Have confirmed that something doesn't like non-ASCII characters. Attempting non-ASCII characters causes the following error:

thread 'main' panicked at 'called `Option::unwrap()` on a `None` value', /Users/craiga/.cargo/git/checkouts/azuresdkforrust-0886d4f3ee80caf0/ce612fd/azure_sdk_storage_core/src/rest_client.rs:415:17
note: run with `RUST_BACKTRACE=1` environment variable to display a backtrace

Not sure if this has to do with the Azure crate or Azure itself.

craiga commented 4 years ago

Looks like HTTP headers aren't supposed to contain non-ASCII characters, and Hyper enforces this.

Stack Overflow seems to suggest that such strings should be URL encoded for Azure, but I wasn't able to find any definitive documentation about this in my brief search.

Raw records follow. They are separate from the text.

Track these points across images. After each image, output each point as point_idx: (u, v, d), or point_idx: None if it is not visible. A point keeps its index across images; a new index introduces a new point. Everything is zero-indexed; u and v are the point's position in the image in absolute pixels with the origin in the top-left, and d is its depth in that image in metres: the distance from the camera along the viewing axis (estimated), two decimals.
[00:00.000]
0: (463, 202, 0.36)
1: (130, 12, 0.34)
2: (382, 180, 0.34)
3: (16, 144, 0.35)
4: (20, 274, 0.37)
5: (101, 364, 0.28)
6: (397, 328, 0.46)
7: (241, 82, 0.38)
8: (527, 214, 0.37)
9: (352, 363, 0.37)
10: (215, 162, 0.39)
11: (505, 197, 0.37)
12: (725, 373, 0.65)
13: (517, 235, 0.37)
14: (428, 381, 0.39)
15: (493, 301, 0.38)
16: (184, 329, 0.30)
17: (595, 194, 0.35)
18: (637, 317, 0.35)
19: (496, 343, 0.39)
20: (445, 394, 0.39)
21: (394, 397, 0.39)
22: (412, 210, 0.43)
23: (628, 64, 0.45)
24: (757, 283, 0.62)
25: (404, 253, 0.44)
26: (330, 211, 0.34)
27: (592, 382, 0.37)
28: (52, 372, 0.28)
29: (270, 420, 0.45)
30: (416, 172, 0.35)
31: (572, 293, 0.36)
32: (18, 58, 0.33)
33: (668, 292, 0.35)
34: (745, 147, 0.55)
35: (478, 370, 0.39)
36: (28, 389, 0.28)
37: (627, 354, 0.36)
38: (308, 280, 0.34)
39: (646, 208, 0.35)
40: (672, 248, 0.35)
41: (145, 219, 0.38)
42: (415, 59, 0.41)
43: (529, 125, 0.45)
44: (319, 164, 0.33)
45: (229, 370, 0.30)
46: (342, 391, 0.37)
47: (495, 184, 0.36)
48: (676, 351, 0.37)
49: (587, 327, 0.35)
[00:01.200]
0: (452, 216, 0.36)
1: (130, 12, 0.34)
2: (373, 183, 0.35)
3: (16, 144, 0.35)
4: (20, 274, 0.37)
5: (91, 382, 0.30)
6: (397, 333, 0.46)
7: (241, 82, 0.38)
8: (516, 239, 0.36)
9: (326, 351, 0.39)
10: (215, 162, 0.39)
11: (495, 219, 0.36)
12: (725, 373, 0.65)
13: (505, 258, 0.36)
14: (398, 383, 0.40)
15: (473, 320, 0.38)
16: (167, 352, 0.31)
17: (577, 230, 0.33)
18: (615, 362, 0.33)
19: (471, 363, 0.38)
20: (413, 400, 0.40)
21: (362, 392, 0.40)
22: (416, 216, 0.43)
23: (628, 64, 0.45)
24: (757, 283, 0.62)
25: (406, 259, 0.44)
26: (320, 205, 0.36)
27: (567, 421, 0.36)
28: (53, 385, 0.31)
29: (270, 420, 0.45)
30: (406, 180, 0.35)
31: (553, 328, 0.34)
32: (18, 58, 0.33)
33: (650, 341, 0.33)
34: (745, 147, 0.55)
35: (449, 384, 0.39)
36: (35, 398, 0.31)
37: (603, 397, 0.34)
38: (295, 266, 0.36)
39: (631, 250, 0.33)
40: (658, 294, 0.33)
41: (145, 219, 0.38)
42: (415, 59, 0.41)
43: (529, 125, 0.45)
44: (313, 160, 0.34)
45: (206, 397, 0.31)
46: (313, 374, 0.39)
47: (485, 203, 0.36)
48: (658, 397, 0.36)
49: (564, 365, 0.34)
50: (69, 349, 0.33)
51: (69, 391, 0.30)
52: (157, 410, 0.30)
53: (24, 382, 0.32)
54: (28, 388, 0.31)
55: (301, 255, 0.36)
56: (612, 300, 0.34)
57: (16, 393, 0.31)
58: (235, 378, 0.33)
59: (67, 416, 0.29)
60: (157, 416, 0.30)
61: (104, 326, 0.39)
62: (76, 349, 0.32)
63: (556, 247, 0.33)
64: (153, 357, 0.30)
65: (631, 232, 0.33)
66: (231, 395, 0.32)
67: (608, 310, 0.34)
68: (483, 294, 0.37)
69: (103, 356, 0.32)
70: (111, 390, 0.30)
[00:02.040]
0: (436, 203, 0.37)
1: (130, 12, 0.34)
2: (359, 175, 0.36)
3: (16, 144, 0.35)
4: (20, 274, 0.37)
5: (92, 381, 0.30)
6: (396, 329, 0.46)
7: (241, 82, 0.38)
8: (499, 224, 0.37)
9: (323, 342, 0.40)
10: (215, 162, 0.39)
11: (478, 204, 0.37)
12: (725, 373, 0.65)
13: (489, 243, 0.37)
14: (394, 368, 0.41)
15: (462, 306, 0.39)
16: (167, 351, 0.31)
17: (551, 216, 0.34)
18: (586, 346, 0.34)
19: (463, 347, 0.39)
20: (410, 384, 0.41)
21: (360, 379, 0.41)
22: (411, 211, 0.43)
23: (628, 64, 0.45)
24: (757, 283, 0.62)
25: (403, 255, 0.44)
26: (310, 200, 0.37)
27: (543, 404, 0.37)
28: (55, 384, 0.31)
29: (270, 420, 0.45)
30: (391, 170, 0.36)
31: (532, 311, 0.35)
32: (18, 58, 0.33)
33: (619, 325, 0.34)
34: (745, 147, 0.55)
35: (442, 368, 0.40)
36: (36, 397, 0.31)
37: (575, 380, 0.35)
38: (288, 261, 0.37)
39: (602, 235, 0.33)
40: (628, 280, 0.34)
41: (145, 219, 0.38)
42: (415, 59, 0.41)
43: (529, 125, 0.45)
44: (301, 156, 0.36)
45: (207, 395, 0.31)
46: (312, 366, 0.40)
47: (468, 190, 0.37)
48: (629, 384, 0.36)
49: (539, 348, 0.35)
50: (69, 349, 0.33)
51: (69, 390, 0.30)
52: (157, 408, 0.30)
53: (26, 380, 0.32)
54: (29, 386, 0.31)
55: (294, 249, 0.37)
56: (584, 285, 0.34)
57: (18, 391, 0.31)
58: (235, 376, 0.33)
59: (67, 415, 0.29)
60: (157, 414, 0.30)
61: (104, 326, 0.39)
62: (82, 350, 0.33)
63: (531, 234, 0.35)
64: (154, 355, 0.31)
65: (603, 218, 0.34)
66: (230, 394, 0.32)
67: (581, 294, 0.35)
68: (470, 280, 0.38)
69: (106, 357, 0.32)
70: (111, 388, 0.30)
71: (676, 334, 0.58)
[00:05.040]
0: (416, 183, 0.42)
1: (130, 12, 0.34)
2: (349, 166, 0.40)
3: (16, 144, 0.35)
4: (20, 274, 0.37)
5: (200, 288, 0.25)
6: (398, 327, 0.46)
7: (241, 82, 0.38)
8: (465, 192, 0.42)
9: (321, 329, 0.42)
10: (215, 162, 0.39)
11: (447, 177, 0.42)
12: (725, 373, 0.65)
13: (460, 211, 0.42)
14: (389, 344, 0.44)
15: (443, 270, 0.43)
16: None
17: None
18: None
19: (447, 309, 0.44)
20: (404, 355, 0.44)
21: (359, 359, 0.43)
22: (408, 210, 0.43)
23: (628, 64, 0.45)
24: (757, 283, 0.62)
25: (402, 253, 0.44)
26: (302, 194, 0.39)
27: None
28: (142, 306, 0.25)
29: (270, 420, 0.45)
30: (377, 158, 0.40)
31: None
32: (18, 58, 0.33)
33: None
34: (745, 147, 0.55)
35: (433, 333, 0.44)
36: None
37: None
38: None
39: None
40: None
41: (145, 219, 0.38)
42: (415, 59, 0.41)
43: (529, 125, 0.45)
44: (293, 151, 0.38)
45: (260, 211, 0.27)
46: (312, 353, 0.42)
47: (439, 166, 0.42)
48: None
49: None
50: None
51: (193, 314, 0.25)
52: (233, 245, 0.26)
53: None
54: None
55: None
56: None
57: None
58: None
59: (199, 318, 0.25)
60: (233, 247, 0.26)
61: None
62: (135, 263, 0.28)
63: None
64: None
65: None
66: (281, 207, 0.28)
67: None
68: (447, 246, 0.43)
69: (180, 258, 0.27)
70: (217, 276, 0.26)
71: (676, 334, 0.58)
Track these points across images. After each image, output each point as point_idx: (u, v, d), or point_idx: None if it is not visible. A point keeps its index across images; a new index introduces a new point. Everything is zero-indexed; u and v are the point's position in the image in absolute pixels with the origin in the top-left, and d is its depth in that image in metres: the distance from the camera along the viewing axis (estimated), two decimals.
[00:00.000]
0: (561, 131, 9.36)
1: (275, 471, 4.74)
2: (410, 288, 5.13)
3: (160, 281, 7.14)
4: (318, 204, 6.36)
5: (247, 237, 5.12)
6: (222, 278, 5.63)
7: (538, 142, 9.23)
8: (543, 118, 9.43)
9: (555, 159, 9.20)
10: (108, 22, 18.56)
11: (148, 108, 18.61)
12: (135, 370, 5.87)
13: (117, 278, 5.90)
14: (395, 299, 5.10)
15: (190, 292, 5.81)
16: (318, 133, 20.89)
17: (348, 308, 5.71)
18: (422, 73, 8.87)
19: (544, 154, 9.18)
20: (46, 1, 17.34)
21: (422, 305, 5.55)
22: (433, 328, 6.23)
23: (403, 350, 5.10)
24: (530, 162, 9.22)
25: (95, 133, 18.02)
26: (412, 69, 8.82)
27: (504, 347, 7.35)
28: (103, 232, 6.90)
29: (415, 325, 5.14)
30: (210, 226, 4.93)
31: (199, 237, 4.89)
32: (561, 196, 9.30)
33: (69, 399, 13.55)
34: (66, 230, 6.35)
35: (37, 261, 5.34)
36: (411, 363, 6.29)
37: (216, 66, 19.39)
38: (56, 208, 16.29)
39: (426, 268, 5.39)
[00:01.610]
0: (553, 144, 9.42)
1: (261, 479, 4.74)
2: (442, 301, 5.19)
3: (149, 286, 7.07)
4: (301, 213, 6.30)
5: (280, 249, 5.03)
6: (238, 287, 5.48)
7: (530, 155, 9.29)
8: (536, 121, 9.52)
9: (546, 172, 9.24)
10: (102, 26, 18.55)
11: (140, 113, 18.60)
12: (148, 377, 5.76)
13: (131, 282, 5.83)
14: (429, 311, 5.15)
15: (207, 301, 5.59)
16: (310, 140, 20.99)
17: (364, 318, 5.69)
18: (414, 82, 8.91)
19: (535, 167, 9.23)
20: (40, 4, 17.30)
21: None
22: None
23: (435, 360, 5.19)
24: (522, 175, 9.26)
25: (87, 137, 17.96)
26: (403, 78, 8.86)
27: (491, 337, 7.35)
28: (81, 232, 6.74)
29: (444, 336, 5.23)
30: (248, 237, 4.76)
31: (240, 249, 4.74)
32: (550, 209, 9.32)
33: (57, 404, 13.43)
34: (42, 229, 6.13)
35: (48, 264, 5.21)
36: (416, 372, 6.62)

craiga commented 4 years ago

@StuartHarris found this which may be very helpful here https://docs.microsoft.com/en-us/azure/search/search-indexer-field-mappings#base64DecodeFunction

KaylieGreen1607 commented 4 years ago

Note from Aisling: No active substance should have any accents, as only English language should be used for active substances in the U.K. If you have list of the affected active substances that would be super, as this is something that we would need to remedy rapidly in affected case folders to remove this as an issue. - As far as I know we haven't come across any real world examples of any of these characters being used? So effectively this isn't needed.